## [Work required]
Exact transcription of the data below is required, without the images.
--- Available data Enclosed Below ---
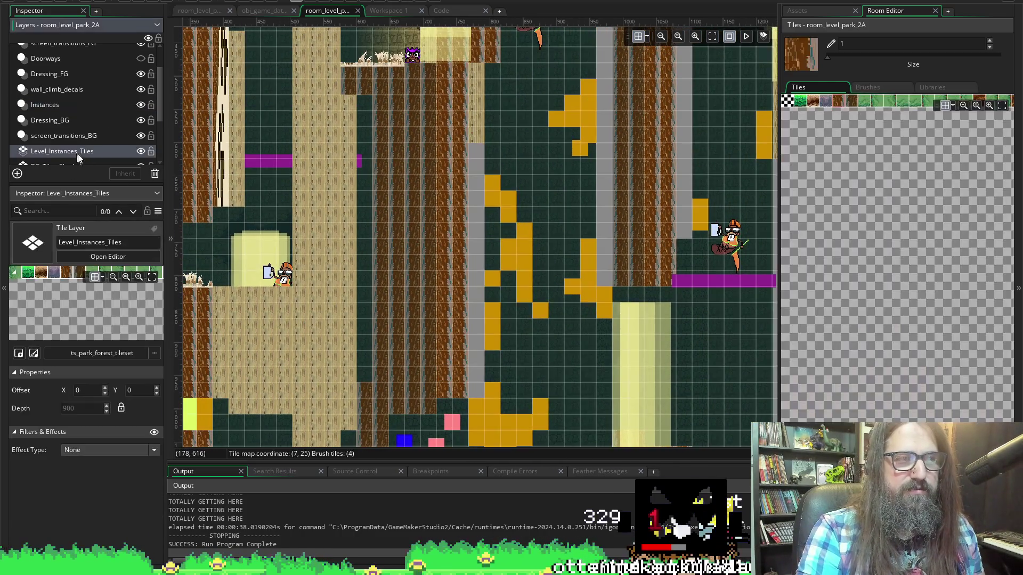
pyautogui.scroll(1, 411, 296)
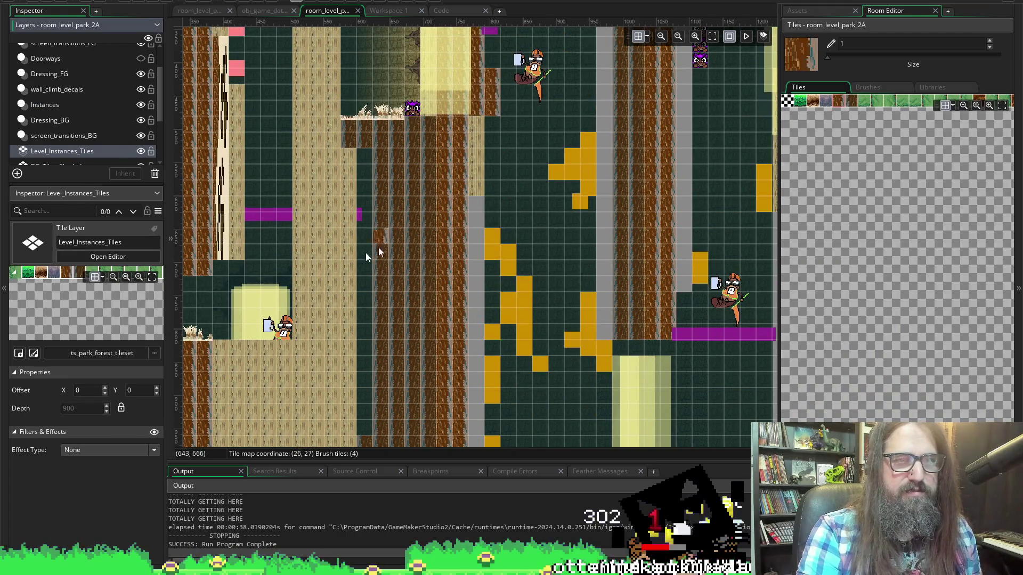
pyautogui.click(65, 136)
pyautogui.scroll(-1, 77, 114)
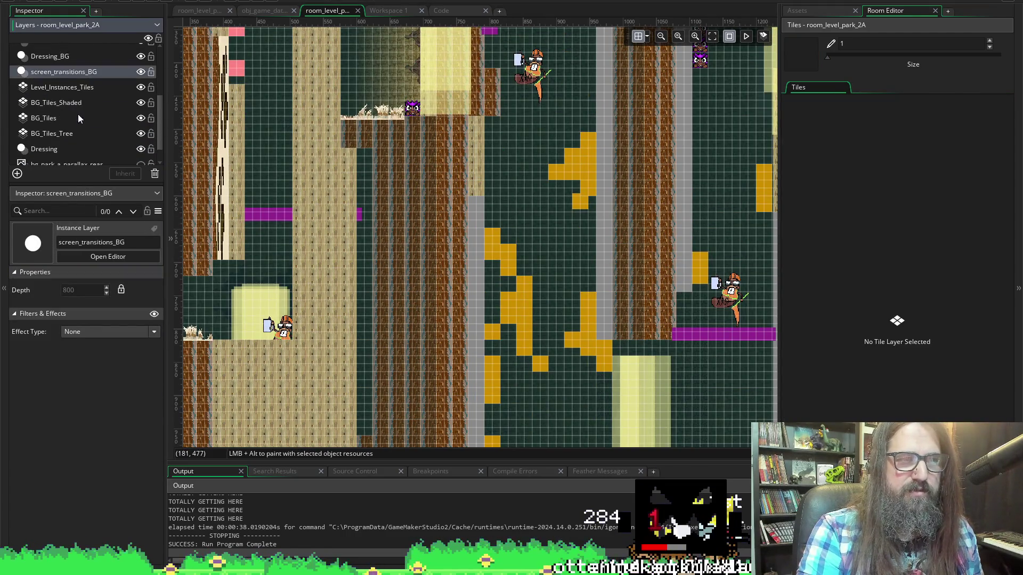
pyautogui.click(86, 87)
--- End of Enclosed Available data ---
## [The answer]
pyautogui.scroll(1, 411, 296)
pyautogui.click(65, 136)
pyautogui.scroll(-1, 77, 114)
pyautogui.click(86, 87)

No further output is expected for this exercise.